----- Document segment
Installing basic system software
Introduction
In this chapter we enter the building site, and start
constructing our LFS system in earnest. That is, we chroot into
our temporary mini Linux system, create some auxiliary things,
and then start installing all the packages, one by one.
The installation of all this software is pretty straightforward,
and you will probably think it would be much shorter to give here
the generic installation instructions and explain in full only the
installation of those packages that require an alternate method.
Although we agree with that, we nevertheless choose to give the
full instructions for each and every package, simply to minimize
the possibilities for mistakes.
The key to learning what makes a Linux system work is to know
what each package is used for and why the user (or the system) needs it.
For this purpose for every installed package a summary of its content is
given followed by concise descriptions of each program and library it
installed.
If you plan to use compiler optimizations in this chapter, take a look at
the optimization hint at . Compiler
optimizations can make a program run slightly faster, but they may also cause
compilation difficulties and even problems when running the program. If a
package refuses to compile when using optimization, try to compile it without
optimization and see if the problem goes away. Even if the package does compile
when using optimization, there is the risk it may have been compiled incorrectly
due to complex interactions between the code and build tools. In short, the
small potential gains achieved in using compiler optimization are generally
outweighed by the risk. First time builders of LFS are encouraged to build
without custom optimizations. Your system will still be very fast and very
stable at the same time.
The order in which packages are installed in this chapter has
to be strictly followed, to ensure that no program gets a path referring
to /tools hard-wired into it.
For the same reason, do not compile packages
in parallel. Compiling in parallel may save you some time (especially on
dual-CPU machines), but it could result in a program containing a
hard-wired path to /tools,
which will cause the program to stop working when that directory
is removed.
Before the installation instructions each installation page gives some
information about the package: a concise description of what it contains, how
long it will approximately take to build it, how much disk space it needs
during this building process, the official download location of the package
(in case you just want to update a few of them), and which other packages it
needs in order to be built successfully. After the installation instructions
follows a list of programs and libraries that the package installs, together
with a series of short descriptions of these.
----------
----- Given information
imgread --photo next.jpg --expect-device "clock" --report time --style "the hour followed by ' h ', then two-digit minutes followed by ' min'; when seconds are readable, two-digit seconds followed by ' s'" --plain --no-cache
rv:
----------
> _Stated task A_
In the LFS chapter introduction, write out everything from "Although we agree" down to "system) needs it.", replacing "mistakes" with "errors".
> _Stated task B_
Answer these questions from the LFS chapter introduction:
(i) According to the text, what is the key to learning what makes a Linux system work?
(ii) What can happen if packages are compiled in parallel?
(iii) What are first-time builders of LFS encouraged to do about optimizations?

> _Task result A_
Although we agree with that, we nevertheless choose to give the
full instructions for each and every package, simply to minimize
the possibilities for errors.
The key to learning what makes a Linux system work is to know
what each package is used for and why the user (or the system) needs it.

> _Task result B_
(i) Knowing what each package is used for and why the user (or the system) needs it.
(ii) A program could end up with a hard-wired path to /tools, and it will stop working when that directory is removed.
(iii) They are encouraged to build without custom optimizations.